Солдат Бахем спокойно смотрит ему в глаза:
— Иногда облегчить свою участь труднее, чем взять на себя кажущуюся трагичность своего долга, ради выполнения которого потребуются жизни невинных людей, в то время как сам ты пребываешь в комфортной безопасности. У меня не было другого выбора: я не мог сохранить свою жизнь, коль скоро это стоило бы жизни другим людям.
Он говорит все это совершенно спокойно, без ненависти и апломба, со стороны может показаться, будто ему жаль старика генерала.
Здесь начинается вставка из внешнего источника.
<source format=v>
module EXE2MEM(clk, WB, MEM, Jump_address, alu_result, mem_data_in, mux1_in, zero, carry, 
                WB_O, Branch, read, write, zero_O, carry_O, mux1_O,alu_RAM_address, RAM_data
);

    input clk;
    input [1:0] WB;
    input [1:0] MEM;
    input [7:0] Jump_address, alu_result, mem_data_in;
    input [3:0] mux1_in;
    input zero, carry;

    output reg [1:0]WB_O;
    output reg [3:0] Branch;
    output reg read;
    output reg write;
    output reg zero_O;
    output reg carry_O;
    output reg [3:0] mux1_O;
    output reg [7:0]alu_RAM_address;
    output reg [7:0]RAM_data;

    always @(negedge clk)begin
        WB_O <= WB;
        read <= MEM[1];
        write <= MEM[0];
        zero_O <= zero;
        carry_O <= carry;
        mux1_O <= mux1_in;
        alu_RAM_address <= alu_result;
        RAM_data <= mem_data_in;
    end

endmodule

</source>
А тому кровь бросается в голову, однако румянец на его щеках кажется болезненным по сравнению с ярко-красным кантом; он уже повернулся к двери, но вдруг останавливается и тихо спрашивает: «Приняли бы вы жизнь из моих рук, если б в моей власти было подарить ее вам?» Не медля ни минуты, Ганс отвечает дрожащим голосом: «Да». И тихо улыбается, глядя поверх головы генерала куда-то вдаль, а генерал краснеет еще гуще, потом вдруг торопливо хватается за ручку двери и чуть ли не кричит: «Я невиновен в вашей смерти! Я пришлю вам священника…»
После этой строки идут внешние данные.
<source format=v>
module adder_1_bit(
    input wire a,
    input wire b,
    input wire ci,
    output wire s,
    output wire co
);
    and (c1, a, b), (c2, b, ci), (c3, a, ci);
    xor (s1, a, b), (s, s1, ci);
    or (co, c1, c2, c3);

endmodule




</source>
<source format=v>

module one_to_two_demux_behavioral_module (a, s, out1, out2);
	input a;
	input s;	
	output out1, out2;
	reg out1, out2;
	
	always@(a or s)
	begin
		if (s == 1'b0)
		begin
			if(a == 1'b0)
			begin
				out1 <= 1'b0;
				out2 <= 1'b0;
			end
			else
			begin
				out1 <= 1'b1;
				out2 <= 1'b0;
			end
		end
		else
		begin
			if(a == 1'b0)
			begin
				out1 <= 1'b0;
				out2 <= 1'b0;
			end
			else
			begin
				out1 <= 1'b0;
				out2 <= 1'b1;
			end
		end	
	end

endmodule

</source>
Солдату Бахему остается жить несколько секунд; он стоит, прислонившись к старой глинобитной стене, и смотрит, как вечерние сумерки со всех сторон проникают в сад, в этот одичавший сад, где повсюду валяются затоптанные стебли подсолнечника, а высокие сорняки заглушили виноградник. На душе у него тяжело — ведь он считает, что всего один-единственный день попытался служить Богу, а годы, много лет, следовал по кривой колее того злокозненного дьявола, символ которого сверкает на касках расстрельной команды в последних лучах закатного солнца — эти лучи подчеркивают сходство подкрадывающихся сумерек с туманом; его мысли и чувства лихорадочно сменяют друг друга, и ему хочется громко крикнуть: «Господи, я не достоин…» Но вдруг перед ним возникает бледное, нежное и смиренное лицо той молодой незнакомой женщины, и ему кажется, что он видит в ее глазах слезы; тут у него самого из глаз вырываются потоки горячих слез, которые словно пытаются защитить его от пуль, вылетевших из винтовочных стволов, когда покой вечера разорвала короткая и жесткая команда «Огонь!». Падая, он прикрывает ладонями лицо и остается коленопреклоненным, дабы веки вечные оплакивать эту темную землю…
16
Пропадая от вшей, расплодившихся в истлевших одеялах и соломе, как в инкубаторе, Кристоф долго пролежал на голой земле в мрачном заведении, которое называлось «Пункт сбора раненых», пока его рану наконец не сочли достаточно тяжелой, чтобы отправить на родину в госпиталь.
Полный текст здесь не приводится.